How to use your Major System
The easiest thing about your Major System is to use it. You already learned how to create your path with the method of loci in the first episode of How to become a Memory Champion. Bring those two systems together and use associations like you learned in the second episode. That is all. You should now be able to remember as many numbers as you like. Just translate the images you remember back to the digits. With the help of your elephant path you will bring them back in the right order.
Do you remember my example with the banana and the table from the second episode? If not, I will repeat it for you: You want to remember the banana and your journey point is the table. In this case the banana would be your word for your 3rd-level association 922 (BaNaNa). Now you use your imagination to create a little story worth remembering. And it is even easier than to memorize exactly the word banana (like you must in the championship disciplines for words), because it doesn’t matter if you remember one or many – the number stays the same. Ok, you may argue that BaNaNaS should be the number 9220, but since you know for a fact whether you use a 3rd-level or 4th-level system it simply doesn’t matter, because every optional consonant is irrelevant. Let’s have a look at a few possible associations with the banana and the table:
- The table is not made of wood, but out of bananas instead. You better do not stand on it!
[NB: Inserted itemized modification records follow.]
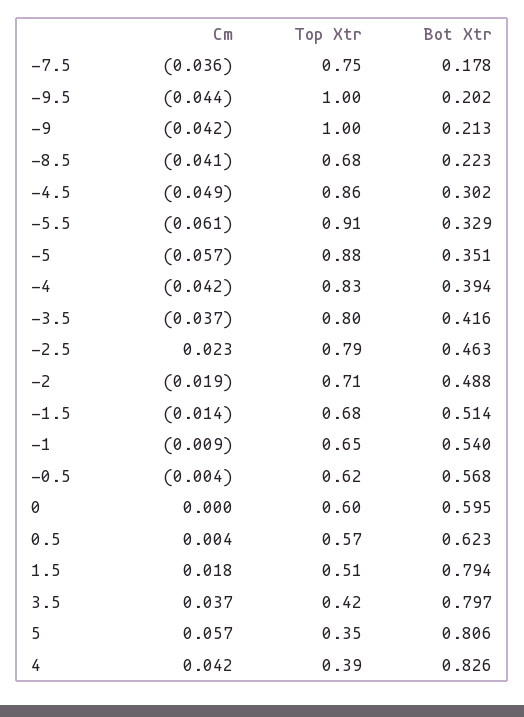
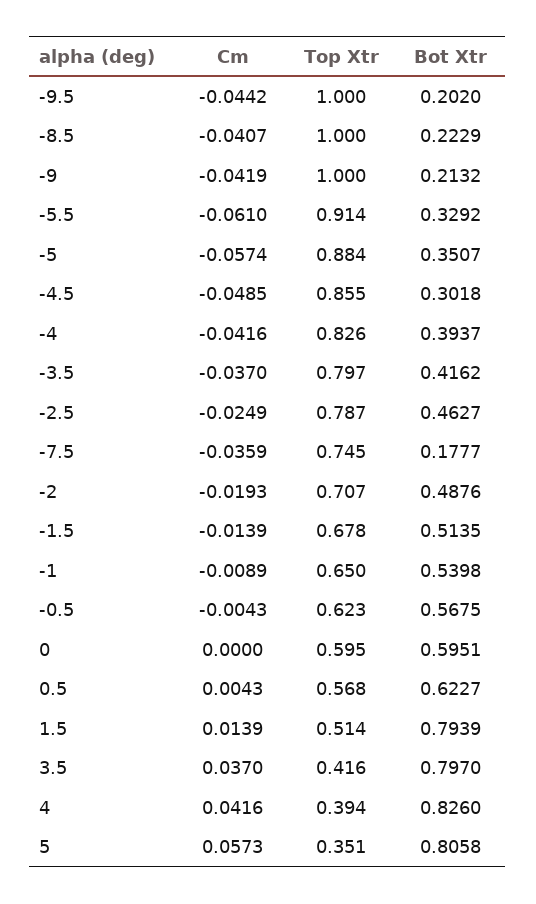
  {
    "Cm": {
      "-7.5": -0.0359,
      "-9.5": -0.0442,
      "-9": -0.0419,
      "-8.5": -0.0407,
      "-4.5": -0.0485,
      "-5.5": -0.061,
      "-5": -0.0574,
      "-4": -0.0416,
      "-3.5": -0.037,
-     "-2.5": 0.023,
+     "-2.5": -0.0249,
      "-2": -0.0193,
      "-1.5": -0.0139,
      "-1": -0.0089,
      "-0.5": -0.0043,
      "0": 0,
      "0.5": 0.0043,
-     "1.5": 0.018,
+     "1.5": 0.0139,
      "3.5": 0.037,
      "5": 0.0573,
      "4": 0.0416
    },
    "Top Xtr": {
      "-7.5": 0.745,
      "-9.5": 1,
      "-9": 1,
-     "-8.5": 0.68,
+     "-8.5": 1,
      "-4.5": 0.855,
      "-5.5": 0.914,
      "-5": 0.884,
      "-4": 0.826,
      "-3.5": 0.797,
      "-2.5": 0.787,
      "-2": 0.707,
      "-1.5": 0.678,
      "-1": 0.65,
      "-0.5": 0.623,
      "0": 0.595,
      "0.5": 0.568,
      "1.5": 0.514,
      "3.5": 0.416,
      "5": 0.351,
      "4": 0.394
    },
    "Bot Xtr": {
      "-7.5": 0.1777,
      "-9.5": 0.202,
      "-9": 0.2132,
      "-8.5": 0.2229,
      "-4.5": 0.3018,
      "-5.5": 0.3292,
      "-5": 0.3507,
      "-4": 0.3937,
      "-3.5": 0.4162,
      "-2.5": 0.4627,
      "-2": 0.4876,
      "-1.5": 0.5135,
      "-1": 0.5398,
      "-0.5": 0.5675,
      "0": 0.5951,
      "0.5": 0.6227,
      "1.5": 0.7939,
      "3.5": 0.797,
      "5": 0.8058,
      "4": 0.826
    }
  }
- There is a boxing ring on the table, where two bananas fight to the death.
- Why to make it complex? Just take the banana and smash it on the table. Weeks later you will still find parts of the banana all over your place.
That’s it! You are now able to start your training. The actual world record in 5 minute Numbers is 500 digits by Wang Feng and Johannes Mallow (October 2013). Johannes is using a 3rd-level Major System.